In den Kantonen Waadt und Genf beispielsweise profitieren 36% der Bevölkerung von Prämienverbilligungen, wie eine kürzlich durchgeführte Untersuchung des Westschweizer Fernsehens RTS ergab. Damit werden also die einkommensschwächsten Haushalte, aber auch ein Teil der Mittelschicht unterstützt

Kantone, die mit finanziellen Schwierigkeiten konfrontiert sind, neigen jedoch dazu, die Budgets für die Prämienverbilligung zu kürzen. So erhielten im Jura 1997 zwei Fünftel der Versicherten, also 40%, eine Prämienverbilligung, während es heute noch 28% sind.

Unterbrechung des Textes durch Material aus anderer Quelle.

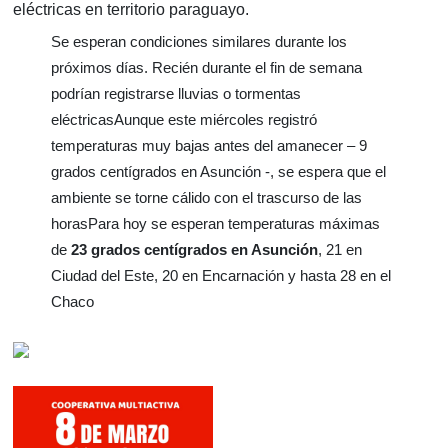
eléctricas en territorio paraguayo.
Se esperan condiciones similares durante los
próximos días. Recién durante el fin de semana
podrían registrarse lluvias o tormentas
eléctricasAunque este miércoles registró
temperaturas muy bajas antes del amanecer – 9
grados centígrados en Asunción -, se espera que el
ambiente se torne cálido con el trascurso de las
horasPara hoy se esperan temperaturas máximas
de
23 grados centígrados en Asunción
, 21 en
Ciudad del Este, 20 en Encarnación y hasta 28 en el
Chaco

Zuschüsse und Leistungen als Stellschrauben

«Die eigentliche Lösung, aber auch die schwierigste, wäre es, das Wachstum der Gesundheitskosten einzudämmen», stellt Carlo De Pietro fest. Die Preise steigen in der Tat fast unaufhaltsam. «Der technologische Fortschritt und die Alterung der Bevölkerung sind Faktoren, welche die Gesundheitskosten in die Höhe treiben. Und diese sind schwer zu beeinflussen.»

Der Ökonom nennt zwei weitere Optionen, um das System zu verbessern: «Die eine besteht darin, den Anteil der Kosten, der direkt von den öffentlichen Systemen getragen wird, über Steuern zu erhöhen. Die andere ist, das System nicht zu ändern, sondern mehr Zuschüsse zu gewähren, um Menschen zu helfen, die ihre Krankenversicherung nicht bezahlen können.»

Diesen Weg möchte die linke Seite des politischen Spektrums gehen. Die Sozialdemokratische Partei hat eine Initiative lanciert, die verlangt, dass niemand mehr als zehn Prozent seines verfügbaren Einkommens für die Krankenversicherung bezahlen muss. Um dies zu erreichen, sieht das Begehren vor, dass der Bund und die Kantone einen höheren Beitrag zu Prämienverbilligungen leisten.

Die Rechte plädiert ihrerseits eher für einen Leistungsabbau. Die FDP hat im Mai vorgeschlagen, eine «Low-Cost»-Versicherung einzuführen. Die Idee wäre, das derzeitige System mit fester Prämie, das den Versicherten das Recht gibt, «alles zu konsumieren», durch ein Menü «à la carte» zu ersetzen.